▸ **MATERIAL SHOWN**
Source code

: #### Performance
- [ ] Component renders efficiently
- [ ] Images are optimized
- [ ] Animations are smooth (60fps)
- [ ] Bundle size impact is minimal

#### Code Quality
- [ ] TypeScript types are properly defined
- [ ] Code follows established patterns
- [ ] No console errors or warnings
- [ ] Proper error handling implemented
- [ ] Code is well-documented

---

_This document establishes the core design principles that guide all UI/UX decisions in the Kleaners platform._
--
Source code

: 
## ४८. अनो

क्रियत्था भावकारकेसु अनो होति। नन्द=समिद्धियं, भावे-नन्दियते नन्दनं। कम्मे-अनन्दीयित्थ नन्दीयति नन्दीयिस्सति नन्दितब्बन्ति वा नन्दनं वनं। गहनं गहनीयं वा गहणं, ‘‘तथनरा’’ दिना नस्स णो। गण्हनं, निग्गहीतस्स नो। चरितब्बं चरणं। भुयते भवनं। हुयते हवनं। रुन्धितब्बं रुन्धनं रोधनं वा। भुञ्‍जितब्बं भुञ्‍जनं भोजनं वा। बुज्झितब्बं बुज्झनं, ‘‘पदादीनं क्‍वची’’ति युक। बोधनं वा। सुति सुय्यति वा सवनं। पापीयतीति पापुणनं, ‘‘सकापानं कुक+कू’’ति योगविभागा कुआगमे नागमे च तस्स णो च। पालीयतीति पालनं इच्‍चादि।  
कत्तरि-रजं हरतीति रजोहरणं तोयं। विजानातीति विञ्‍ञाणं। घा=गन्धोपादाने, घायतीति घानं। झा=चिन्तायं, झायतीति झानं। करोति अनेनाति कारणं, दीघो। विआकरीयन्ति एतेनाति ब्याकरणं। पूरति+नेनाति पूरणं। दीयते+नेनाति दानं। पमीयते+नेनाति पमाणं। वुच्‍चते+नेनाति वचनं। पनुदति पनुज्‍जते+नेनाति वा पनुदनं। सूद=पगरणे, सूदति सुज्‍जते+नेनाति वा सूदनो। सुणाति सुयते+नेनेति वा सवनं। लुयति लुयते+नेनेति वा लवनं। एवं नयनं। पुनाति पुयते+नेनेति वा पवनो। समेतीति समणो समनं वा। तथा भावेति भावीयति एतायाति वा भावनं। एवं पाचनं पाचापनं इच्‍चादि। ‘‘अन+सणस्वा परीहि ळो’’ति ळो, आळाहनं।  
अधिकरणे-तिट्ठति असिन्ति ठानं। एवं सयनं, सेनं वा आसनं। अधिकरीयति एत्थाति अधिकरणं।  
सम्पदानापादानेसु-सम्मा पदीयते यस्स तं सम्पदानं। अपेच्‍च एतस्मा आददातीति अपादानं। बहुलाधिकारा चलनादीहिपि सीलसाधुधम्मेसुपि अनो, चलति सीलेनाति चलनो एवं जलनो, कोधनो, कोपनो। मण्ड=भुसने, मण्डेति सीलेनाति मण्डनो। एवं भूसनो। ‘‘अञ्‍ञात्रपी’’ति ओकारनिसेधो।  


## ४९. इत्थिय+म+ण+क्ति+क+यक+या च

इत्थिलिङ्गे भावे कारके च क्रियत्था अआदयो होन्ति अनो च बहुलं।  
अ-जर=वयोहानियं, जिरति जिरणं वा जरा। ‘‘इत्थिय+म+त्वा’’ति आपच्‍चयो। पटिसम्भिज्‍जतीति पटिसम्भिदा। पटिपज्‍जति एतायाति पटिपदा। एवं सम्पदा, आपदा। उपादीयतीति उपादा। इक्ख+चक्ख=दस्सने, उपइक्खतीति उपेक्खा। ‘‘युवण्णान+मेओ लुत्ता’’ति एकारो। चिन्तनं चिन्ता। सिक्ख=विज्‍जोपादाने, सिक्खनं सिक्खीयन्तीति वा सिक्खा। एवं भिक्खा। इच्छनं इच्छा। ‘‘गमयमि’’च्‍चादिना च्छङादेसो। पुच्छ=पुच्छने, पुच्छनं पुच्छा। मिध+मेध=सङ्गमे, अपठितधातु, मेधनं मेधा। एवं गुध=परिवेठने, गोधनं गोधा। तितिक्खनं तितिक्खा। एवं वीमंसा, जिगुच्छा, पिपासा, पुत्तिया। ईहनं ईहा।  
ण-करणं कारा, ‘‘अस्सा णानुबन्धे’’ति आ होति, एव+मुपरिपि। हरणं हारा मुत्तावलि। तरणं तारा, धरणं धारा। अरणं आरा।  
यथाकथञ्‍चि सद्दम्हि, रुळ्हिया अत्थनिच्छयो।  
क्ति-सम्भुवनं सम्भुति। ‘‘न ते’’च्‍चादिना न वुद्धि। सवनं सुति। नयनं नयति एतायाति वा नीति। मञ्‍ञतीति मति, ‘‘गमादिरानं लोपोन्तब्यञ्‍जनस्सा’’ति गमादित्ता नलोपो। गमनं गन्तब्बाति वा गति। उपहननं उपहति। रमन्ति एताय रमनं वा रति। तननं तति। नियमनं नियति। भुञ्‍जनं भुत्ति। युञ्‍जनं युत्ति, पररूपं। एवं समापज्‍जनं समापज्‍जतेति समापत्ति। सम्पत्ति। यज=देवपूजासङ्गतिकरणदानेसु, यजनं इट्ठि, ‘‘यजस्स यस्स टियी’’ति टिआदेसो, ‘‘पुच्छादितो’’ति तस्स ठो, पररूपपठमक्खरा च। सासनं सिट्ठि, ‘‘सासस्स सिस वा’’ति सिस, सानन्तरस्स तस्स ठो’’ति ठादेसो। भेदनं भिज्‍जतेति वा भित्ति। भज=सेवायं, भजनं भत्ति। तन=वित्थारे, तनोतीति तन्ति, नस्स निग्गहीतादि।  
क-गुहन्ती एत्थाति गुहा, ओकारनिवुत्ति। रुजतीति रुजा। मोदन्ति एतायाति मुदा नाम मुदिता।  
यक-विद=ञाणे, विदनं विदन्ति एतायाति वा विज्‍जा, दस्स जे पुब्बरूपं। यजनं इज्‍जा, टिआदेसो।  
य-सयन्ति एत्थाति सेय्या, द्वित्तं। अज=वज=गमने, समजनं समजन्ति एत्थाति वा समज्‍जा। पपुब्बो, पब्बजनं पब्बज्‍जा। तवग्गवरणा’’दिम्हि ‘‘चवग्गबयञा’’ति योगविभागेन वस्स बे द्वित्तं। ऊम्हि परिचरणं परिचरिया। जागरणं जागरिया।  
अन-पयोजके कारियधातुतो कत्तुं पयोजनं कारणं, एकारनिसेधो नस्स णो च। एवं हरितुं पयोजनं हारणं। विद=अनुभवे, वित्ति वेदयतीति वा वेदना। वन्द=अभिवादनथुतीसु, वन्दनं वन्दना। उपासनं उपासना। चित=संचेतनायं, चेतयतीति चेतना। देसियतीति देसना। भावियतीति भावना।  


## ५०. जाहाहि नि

▸ **HOW TO COMPLETE THIS TASK**
Quote the lines of the listing starting at the line containing "इत्थिलिङ्गे भावे कारके" and ending at the line containing "## ५०. जाहाहि नि", with both of those lines included.

▸ **WRITTEN SOLUTION**
इत्थिलिङ्गे भावे कारके च क्रियत्था अआदयो होन्ति अनो च बहुलं।  
अ-जर=वयोहानियं, जिरति जिरणं वा जरा। ‘‘इत्थिय+म+त्वा’’ति आपच्‍चयो। पटिसम्भिज्‍जतीति पटिसम्भिदा। पटिपज्‍जति एतायाति पटिपदा। एवं सम्पदा, आपदा। उपादीयतीति उपादा। इक्ख+चक्ख=दस्सने, उपइक्खतीति उपेक्खा। ‘‘युवण्णान+मेओ लुत्ता’’ति एकारो। चिन्तनं चिन्ता। सिक्ख=विज्‍जोपादाने, सिक्खनं सिक्खीयन्तीति वा सिक्खा। एवं भिक्खा। इच्छनं इच्छा। ‘‘गमयमि’’च्‍चादिना च्छङादेसो। पुच्छ=पुच्छने, पुच्छनं पुच्छा। मिध+मेध=सङ्गमे, अपठितधातु, मेधनं मेधा। एवं गुध=परिवेठने, गोधनं गोधा। तितिक्खनं तितिक्खा। एवं वीमंसा, जिगुच्छा, पिपासा, पुत्तिया। ईहनं ईहा।  
ण-करणं कारा, ‘‘अस्सा णानुबन्धे’’ति आ होति, एव+मुपरिपि। हरणं हारा मुत्तावलि। तरणं तारा, धरणं धारा। अरणं आरा।  
यथाकथञ्‍चि सद्दम्हि, रुळ्हिया अत्थनिच्छयो।  
क्ति-सम्भुवनं सम्भुति। ‘‘न ते’’च्‍चादिना न वुद्धि। सवनं सुति। नयनं नयति एतायाति वा नीति। मञ्‍ञतीति मति, ‘‘गमादिरानं लोपोन्तब्यञ्‍जनस्सा’’ति गमादित्ता नलोपो। गमनं गन्तब्बाति वा गति। उपहननं उपहति। रमन्ति एताय रमनं वा रति। तननं तति। नियमनं नियति। भुञ्‍जनं भुत्ति। युञ्‍जनं युत्ति, पररूपं। एवं समापज्‍जनं समापज्‍जतेति समापत्ति। सम्पत्ति। यज=देवपूजासङ्गतिकरणदानेसु, यजनं इट्ठि, ‘‘यजस्स यस्स टियी’’ति टिआदेसो, ‘‘पुच्छादितो’’ति तस्स ठो, पररूपपठमक्खरा च। सासनं सिट्ठि, ‘‘सासस्स सिस वा’’ति सिस, सानन्तरस्स तस्स ठो’’ति ठादेसो। भेदनं भिज्‍जतेति वा भित्ति। भज=सेवायं, भजनं भत्ति। तन=वित्थारे, तनोतीति तन्ति, नस्स निग्गहीतादि।  
क-गुहन्ती एत्थाति गुहा, ओकारनिवुत्ति। रुजतीति रुजा। मोदन्ति एतायाति मुदा नाम मुदिता।  
यक-विद=ञाणे, विदनं विदन्ति एतायाति वा विज्‍जा, दस्स जे पुब्बरूपं। यजनं इज्‍जा, टिआदेसो।  
य-सयन्ति एत्थाति सेय्या, द्वित्तं। अज=वज=गमने, समजनं समजन्ति एत्थाति वा समज्‍जा। पपुब्बो, पब्बजनं पब्बज्‍जा। तवग्गवरणा’’दिम्हि ‘‘चवग्गबयञा’’ति योगविभागेन वस्स बे द्वित्तं। ऊम्हि परिचरणं परिचरिया। जागरणं जागरिया।  
अन-पयोजके कारियधातुतो कत्तुं पयोजनं कारणं, एकारनिसेधो नस्स णो च। एवं हरितुं पयोजनं हारणं। विद=अनुभवे, वित्ति वेदयतीति वा वेदना। वन्द=अभिवादनथुतीसु, वन्दनं वन्दना। उपासनं उपासना। चित=संचेतनायं, चेतयतीति चेतना। देसियतीति देसना। भावियतीति भावना।  


## ५०. जाहाहि नि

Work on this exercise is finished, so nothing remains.